Il fenomeno si chiama sharenting e, in lingua inglese, unisce i termini “condivisione” (sharing) e “genitorialità” (parenting).

Una prassi che espone i minori sui social e nelle chat ancora prima di venire al mondo. Dalla prima ecografia in avanti, ogni momento è buono per essere immortalato e condiviso sulle varie piattaforme.
Le foto messe in Rete circolano e diventano disponibili praticamente per chiunque. Non solo, questa diffusione costante da parte dei genitori, può causare anche danni a livello psicologico nel minore che viene sovraesposto fin dalla nascita.

Una ricerca svolta dalla Ong statunitense Child Rescue Coalition mostra che all’età di 2 anni, il 90% dei bambini ha già una presenza sui social e che prima dei 5 anni si postano più di 1500 foto che li rappresentano. Non si tratta di qualche scatto in occasioni speciali, ma di una costante esibizione che risponde ad un bisogno dell’adulto, più che all’interesse del bambino.
Gli esperti non temono di definire questo processo una “vetrinizzazione” dei figli a mezzo social. La foto assieme ai bambini diventa quindi una chiave per ottenere follower ed appagare il proprio ego digitale.

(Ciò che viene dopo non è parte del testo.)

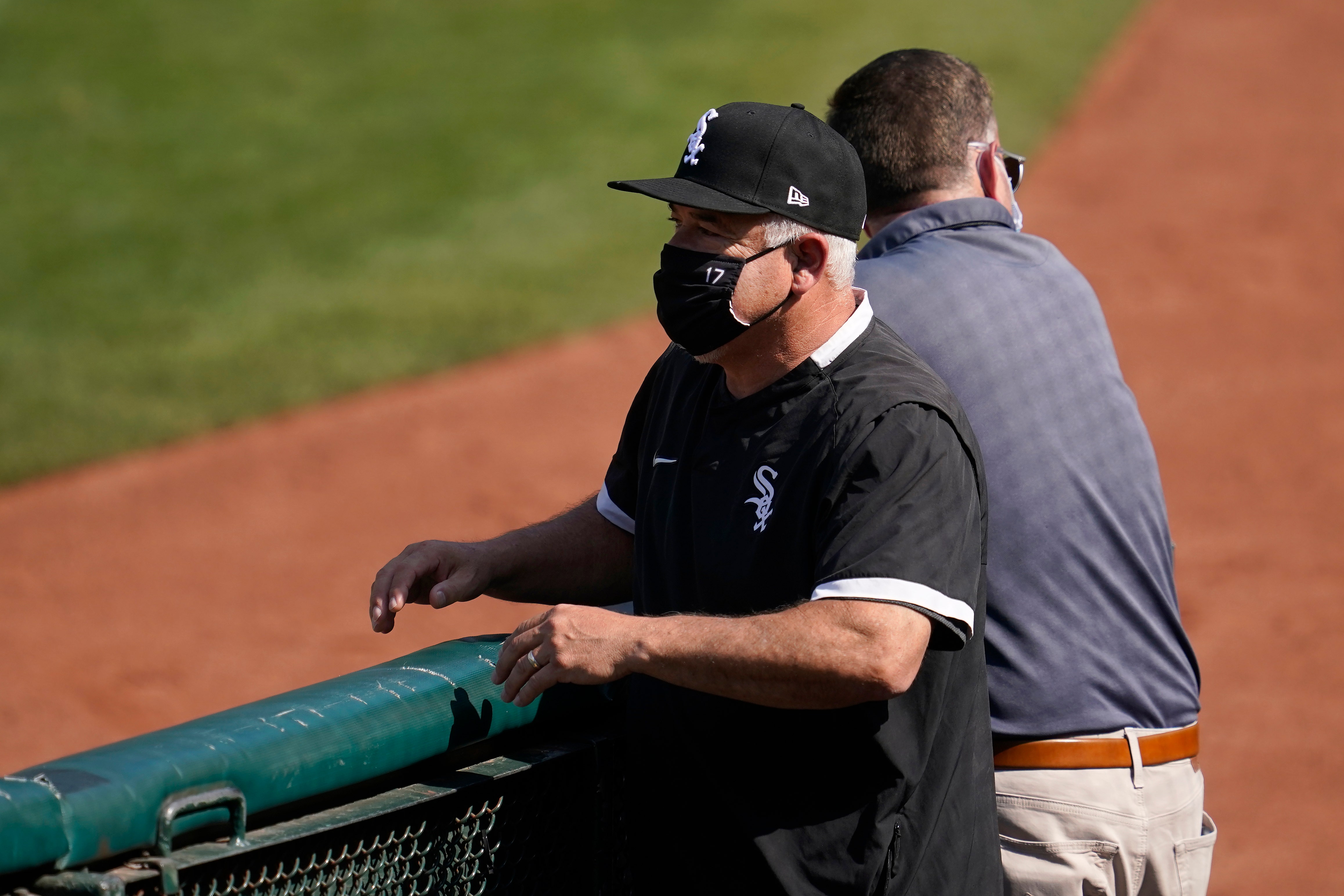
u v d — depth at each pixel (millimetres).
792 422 6934
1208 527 27688
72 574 27250
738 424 7180
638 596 7887
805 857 6852
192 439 34312
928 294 8352
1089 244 46438
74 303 42500
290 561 27547
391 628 7914
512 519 29156
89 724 21359
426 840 6543
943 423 6727
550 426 34406
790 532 6855
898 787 6789
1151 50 67625
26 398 36250
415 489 30922
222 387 37031
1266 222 47719
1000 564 8148
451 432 34219
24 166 53469
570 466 31906
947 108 9023
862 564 6398
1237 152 54750
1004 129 56844
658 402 8031
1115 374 8766
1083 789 8172
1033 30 68688
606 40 66562
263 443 33938
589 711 7758
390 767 6328
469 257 45938
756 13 69750
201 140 56156
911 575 6355
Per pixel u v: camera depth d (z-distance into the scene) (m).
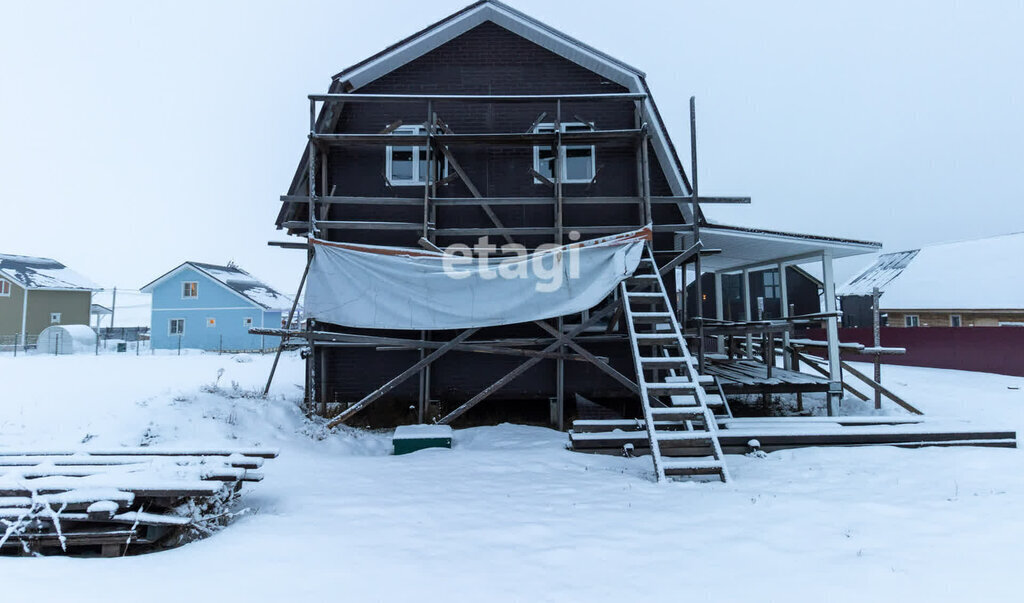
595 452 7.61
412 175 10.70
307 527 4.68
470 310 8.98
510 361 10.38
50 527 4.55
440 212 10.56
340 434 8.78
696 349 10.37
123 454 5.39
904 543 4.21
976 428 7.82
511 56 10.99
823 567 3.79
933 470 6.50
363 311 9.16
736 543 4.24
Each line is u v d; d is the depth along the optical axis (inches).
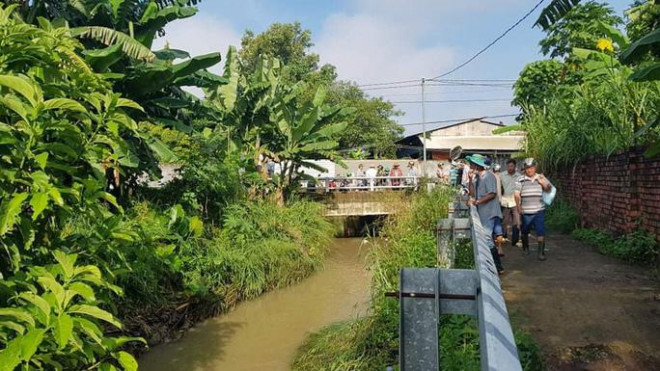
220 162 438.0
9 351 89.5
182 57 388.5
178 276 319.3
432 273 77.2
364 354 210.4
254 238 412.8
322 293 380.8
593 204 355.9
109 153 118.9
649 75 173.2
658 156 255.9
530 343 151.9
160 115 390.3
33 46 106.2
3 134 100.6
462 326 166.7
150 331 269.7
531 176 288.2
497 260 251.4
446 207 355.3
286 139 593.3
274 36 1249.4
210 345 275.4
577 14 588.4
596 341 163.9
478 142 1123.9
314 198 641.6
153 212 325.7
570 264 268.7
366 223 692.7
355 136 1190.3
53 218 117.4
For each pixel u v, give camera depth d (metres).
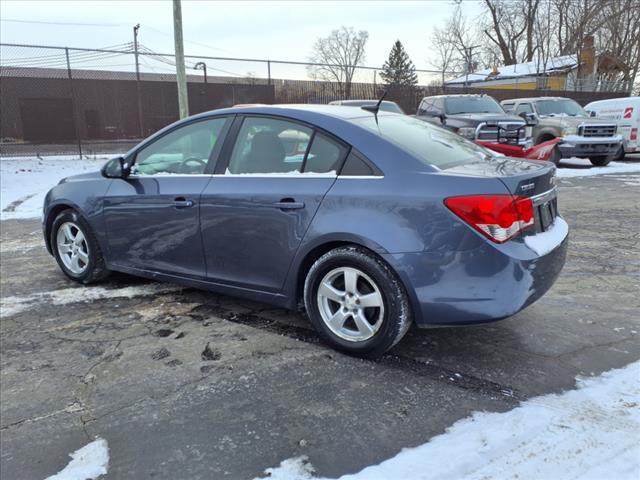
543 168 3.27
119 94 16.73
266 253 3.45
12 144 15.62
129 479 2.21
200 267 3.86
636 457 2.26
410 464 2.25
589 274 4.83
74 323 3.83
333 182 3.17
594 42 32.81
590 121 13.20
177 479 2.21
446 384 2.90
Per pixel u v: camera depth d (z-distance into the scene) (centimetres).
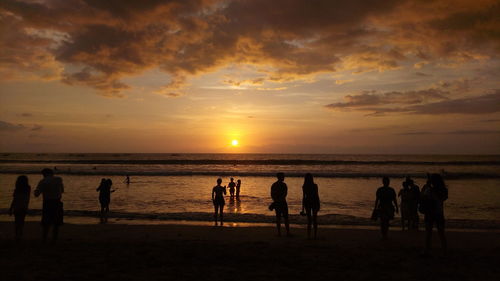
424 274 562
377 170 4775
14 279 507
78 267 581
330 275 552
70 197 1938
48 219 757
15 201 778
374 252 727
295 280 525
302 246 789
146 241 846
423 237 925
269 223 1189
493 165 6419
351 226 1141
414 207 1027
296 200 1878
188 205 1673
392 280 529
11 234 938
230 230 1016
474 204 1739
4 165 5809
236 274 552
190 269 579
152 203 1733
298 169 5012
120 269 571
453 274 563
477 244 836
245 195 2102
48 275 530
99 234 948
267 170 4694
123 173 3853
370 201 1839
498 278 543
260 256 680
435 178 697
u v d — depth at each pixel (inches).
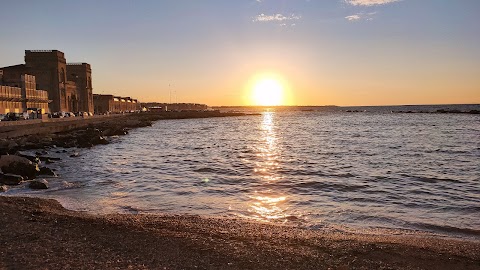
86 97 4630.9
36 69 3695.9
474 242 491.5
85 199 732.0
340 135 2522.1
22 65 3863.2
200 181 931.3
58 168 1146.0
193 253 427.5
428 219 605.0
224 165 1214.9
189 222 561.6
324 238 494.6
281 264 404.5
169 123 4827.8
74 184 884.6
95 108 5831.7
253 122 5064.0
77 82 4525.1
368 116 6387.8
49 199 709.9
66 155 1475.1
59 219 545.6
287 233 518.0
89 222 535.8
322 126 3715.6
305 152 1588.3
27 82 3034.0
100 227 514.0
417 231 543.8
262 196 770.8
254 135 2689.5
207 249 440.8
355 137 2338.8
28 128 1962.4
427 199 738.2
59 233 480.1
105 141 2011.6
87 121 3051.2
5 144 1545.3
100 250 424.8
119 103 6545.3
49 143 1761.8
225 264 399.5
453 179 938.7
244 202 719.7
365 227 563.5
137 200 730.2
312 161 1301.7
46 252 408.8
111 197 753.6
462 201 720.3
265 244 465.1
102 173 1055.0
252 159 1373.0
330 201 726.5
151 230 508.1
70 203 695.1
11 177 877.8
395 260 422.6
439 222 588.1
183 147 1856.5
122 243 451.8
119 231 498.9
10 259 383.9
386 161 1283.2
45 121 2310.5
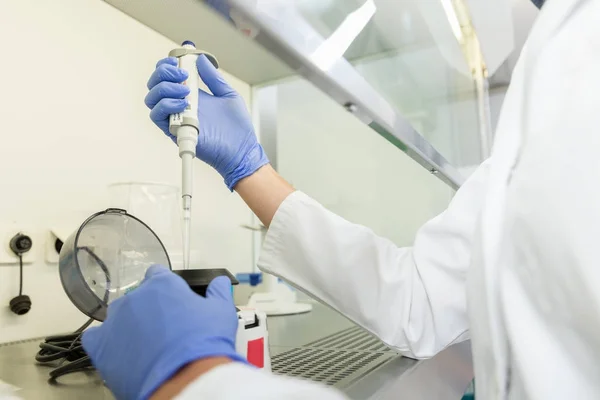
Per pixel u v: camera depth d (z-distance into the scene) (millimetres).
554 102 606
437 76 1733
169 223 1295
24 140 1128
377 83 1227
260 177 882
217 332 479
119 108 1386
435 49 1568
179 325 474
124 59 1415
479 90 1964
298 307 1530
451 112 1903
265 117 2057
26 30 1160
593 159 507
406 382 677
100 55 1342
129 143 1406
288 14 783
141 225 875
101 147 1317
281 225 851
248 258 1898
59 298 1138
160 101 725
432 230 892
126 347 490
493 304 598
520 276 571
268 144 2049
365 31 1121
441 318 824
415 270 883
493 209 645
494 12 1577
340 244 815
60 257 816
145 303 508
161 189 1300
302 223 834
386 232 2004
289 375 706
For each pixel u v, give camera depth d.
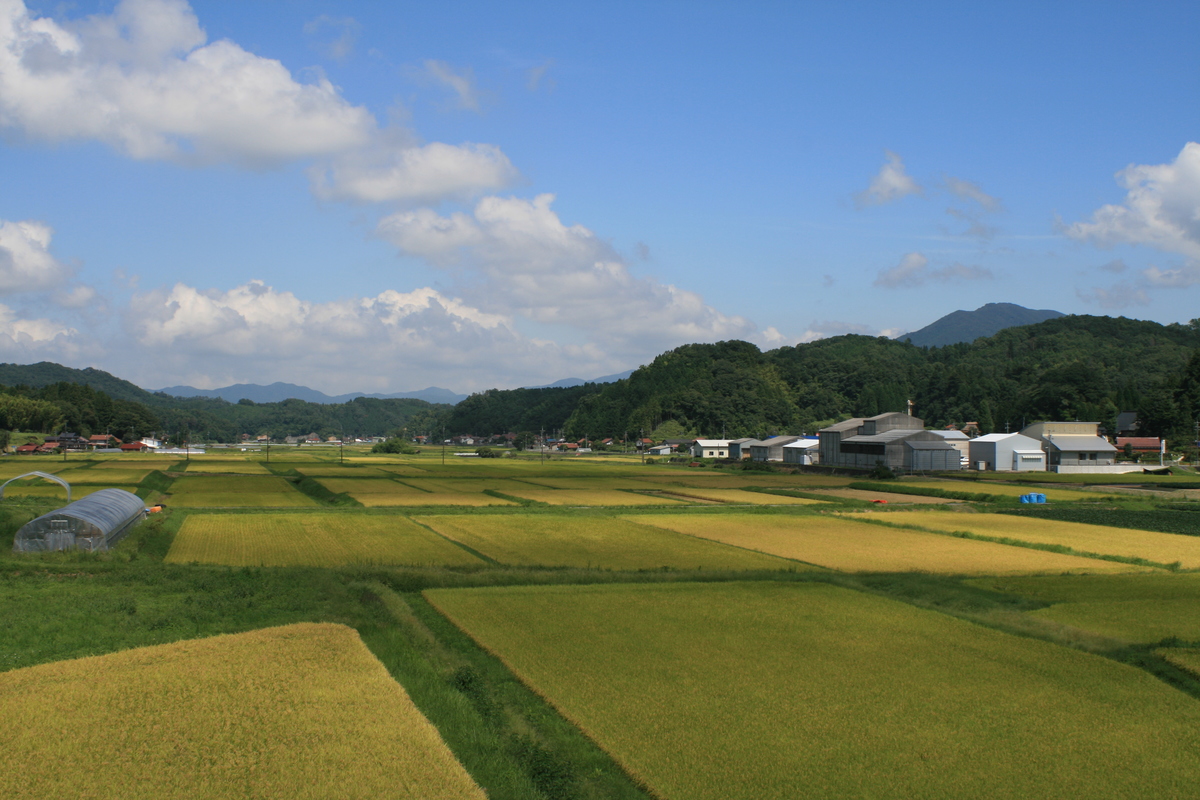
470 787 16.69
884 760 18.06
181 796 16.23
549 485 103.25
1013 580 40.25
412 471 135.88
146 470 120.88
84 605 32.19
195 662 24.73
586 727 19.80
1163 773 17.59
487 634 28.56
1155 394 166.12
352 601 33.69
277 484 103.56
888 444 118.88
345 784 16.77
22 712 20.53
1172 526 61.78
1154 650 27.08
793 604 33.59
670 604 33.47
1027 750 18.73
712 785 16.70
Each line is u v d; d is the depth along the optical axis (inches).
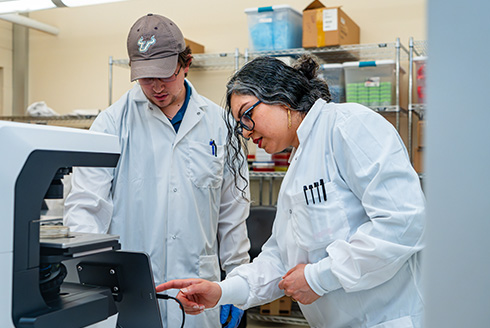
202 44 159.2
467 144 14.0
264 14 132.1
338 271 44.2
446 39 14.1
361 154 45.1
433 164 14.4
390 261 43.1
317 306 51.2
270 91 49.3
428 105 14.4
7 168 30.9
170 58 64.4
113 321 38.1
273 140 51.1
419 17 136.5
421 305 46.9
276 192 153.2
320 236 47.9
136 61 64.7
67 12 174.4
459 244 14.3
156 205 69.2
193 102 72.3
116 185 69.1
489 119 13.8
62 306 33.7
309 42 126.6
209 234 71.7
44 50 177.8
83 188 65.5
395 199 43.6
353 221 47.7
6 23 174.4
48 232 36.3
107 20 169.8
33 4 101.4
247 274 55.1
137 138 70.4
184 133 70.2
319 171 48.7
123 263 39.2
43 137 32.7
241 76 50.6
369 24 141.3
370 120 46.4
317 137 49.5
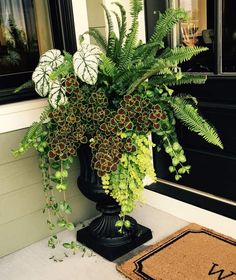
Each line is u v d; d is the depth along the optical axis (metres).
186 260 1.74
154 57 1.65
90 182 1.78
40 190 1.98
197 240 1.89
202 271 1.66
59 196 2.05
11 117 1.80
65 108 1.57
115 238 1.82
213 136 1.54
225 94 1.89
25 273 1.75
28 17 1.90
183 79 1.63
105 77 1.60
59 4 1.92
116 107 1.61
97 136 1.56
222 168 2.01
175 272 1.66
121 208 1.71
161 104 1.62
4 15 1.82
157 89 1.62
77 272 1.74
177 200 2.13
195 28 1.93
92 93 1.54
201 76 1.61
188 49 1.55
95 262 1.80
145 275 1.66
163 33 1.61
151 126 1.63
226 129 1.94
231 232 1.91
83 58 1.51
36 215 1.99
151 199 2.29
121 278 1.67
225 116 1.92
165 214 2.20
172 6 1.99
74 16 1.95
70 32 1.96
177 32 1.99
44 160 1.77
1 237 1.88
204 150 2.06
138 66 1.54
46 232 2.05
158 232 2.01
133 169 1.60
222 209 1.97
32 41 1.94
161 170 2.31
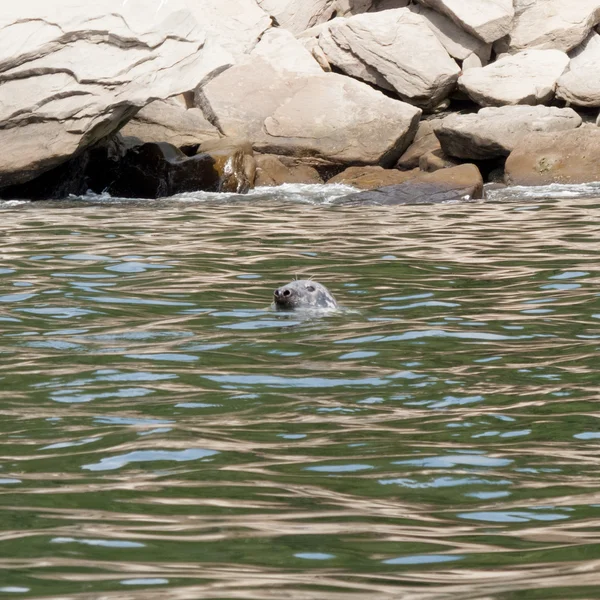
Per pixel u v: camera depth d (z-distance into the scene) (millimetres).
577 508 17469
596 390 25156
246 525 16688
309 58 94875
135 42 72188
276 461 20156
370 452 20719
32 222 58594
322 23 104625
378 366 27734
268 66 92062
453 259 45500
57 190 74188
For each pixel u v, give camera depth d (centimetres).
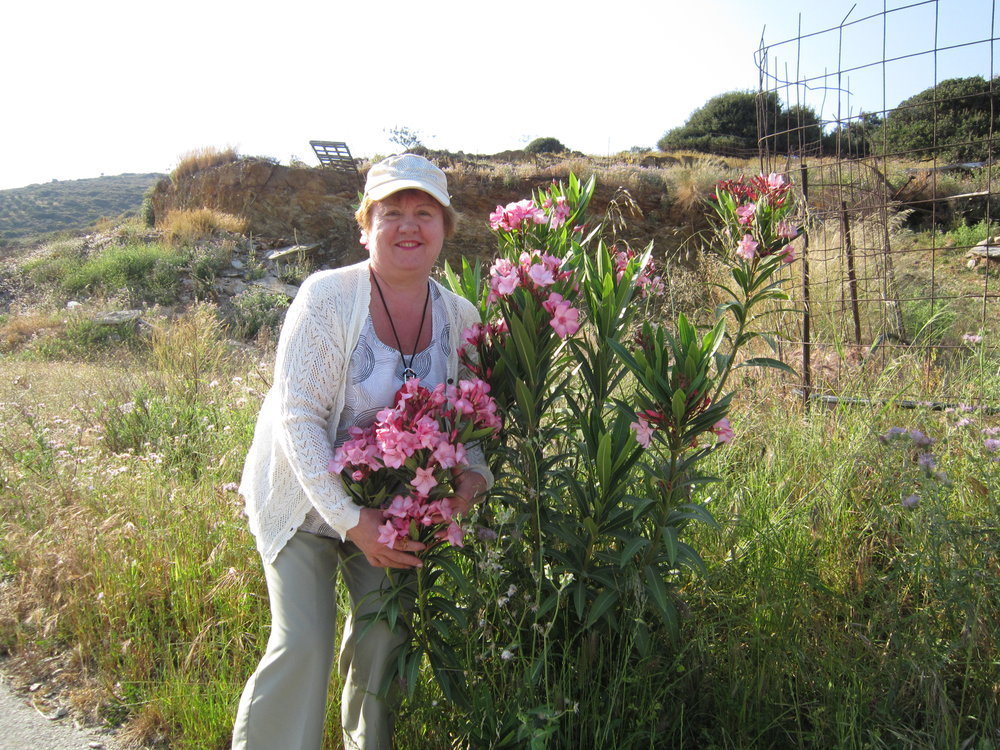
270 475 210
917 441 280
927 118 1340
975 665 226
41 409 572
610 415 246
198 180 2053
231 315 1361
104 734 253
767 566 260
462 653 231
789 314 543
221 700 251
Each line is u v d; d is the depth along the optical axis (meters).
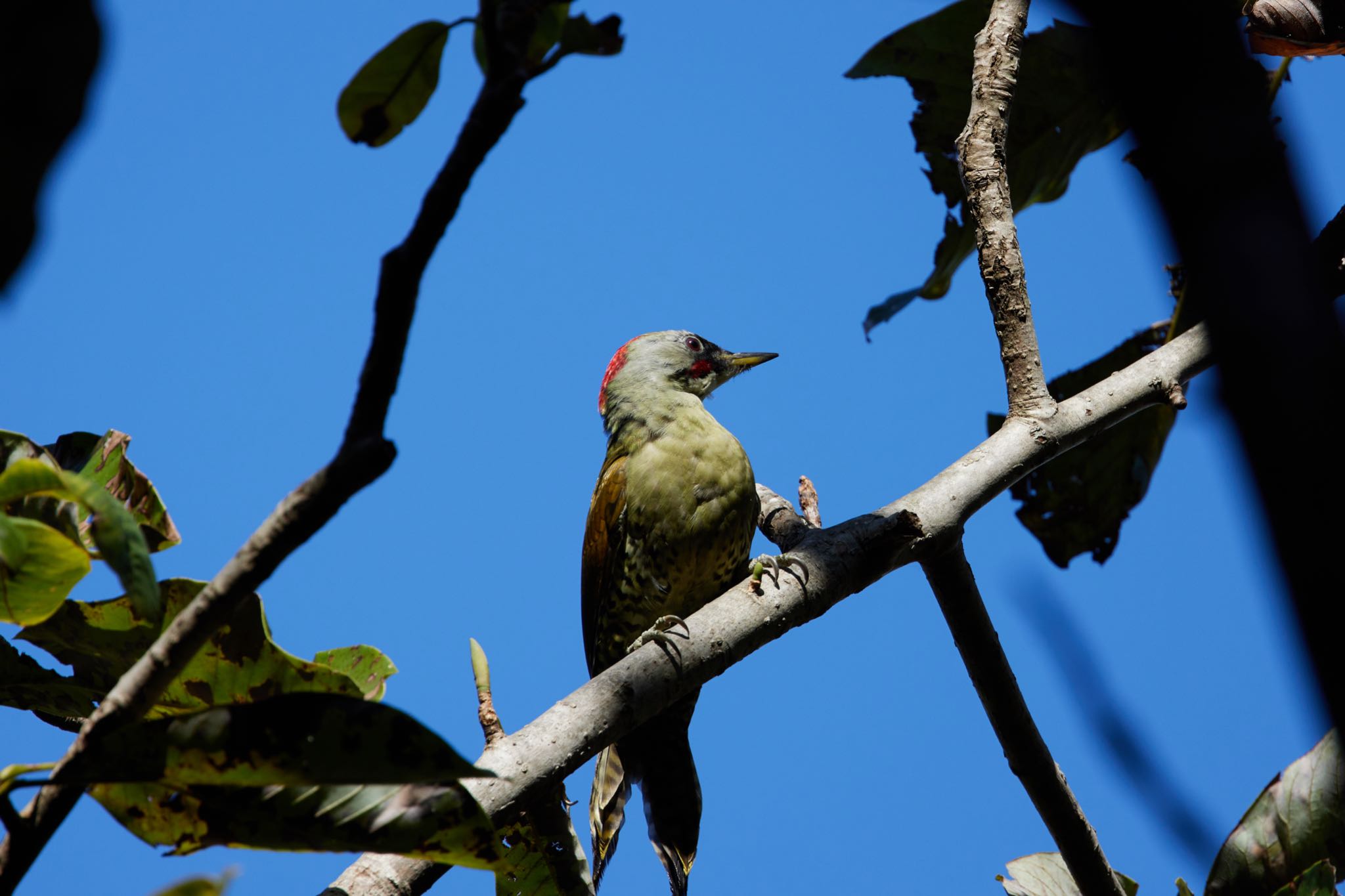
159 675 4.61
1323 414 2.69
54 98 2.67
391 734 4.85
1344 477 2.66
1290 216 2.82
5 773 4.70
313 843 5.21
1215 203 2.82
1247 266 2.78
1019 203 10.57
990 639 8.41
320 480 4.27
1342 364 2.71
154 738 4.76
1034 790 8.59
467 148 4.16
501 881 7.30
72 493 4.41
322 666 5.81
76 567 5.07
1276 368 2.74
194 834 5.23
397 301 4.20
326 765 4.82
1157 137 2.88
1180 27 2.86
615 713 6.92
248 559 4.38
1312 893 7.54
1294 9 8.74
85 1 2.70
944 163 10.37
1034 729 8.54
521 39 4.22
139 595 4.18
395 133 5.61
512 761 6.57
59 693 6.51
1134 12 2.87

Per non parlare delle chat di messaggistica istantanea, dove le immagini dei bambini spopolano a dispetto del contesto.
Oltre alla tematica dell’identità digitale, infatti, emerge un rilevante fattore di rischio rispetto all’utilizzo di questo materiale. Video e foto dei nostri figli possono finire nelle mani (o sui profili) sbagliate.
Da qui nasce una proposta di legge francese per arginare il fenomeno dello sharenting. La Francia, già al lavoro su una norma che protegga i bambini dal libero accesso ai siti pornografici, sta lavorando ad un legge che ponga il freno ai genitori influencer.

Una sfida lanciata già lo scorso settembre, con la costituzione della delegazione per i diritti dei bambini.
Dopo la recente approvazione unanime del testo nel parlamento francese ora la palla passa in Senato per la seconda lettura, ma l’obiettivo comune sembra ben delineato: chiarire che “i genitori non hanno un diritto assoluto” sull’immagine dei loro figli.

Gli accorgimenti a tutela della privacy dei più piccoli sono diversi. Usare la mail, ad esempio, consente di condividere un file con parenti o amici lontani, ma senza passare dai social o dalle App di messaggistica istantanea.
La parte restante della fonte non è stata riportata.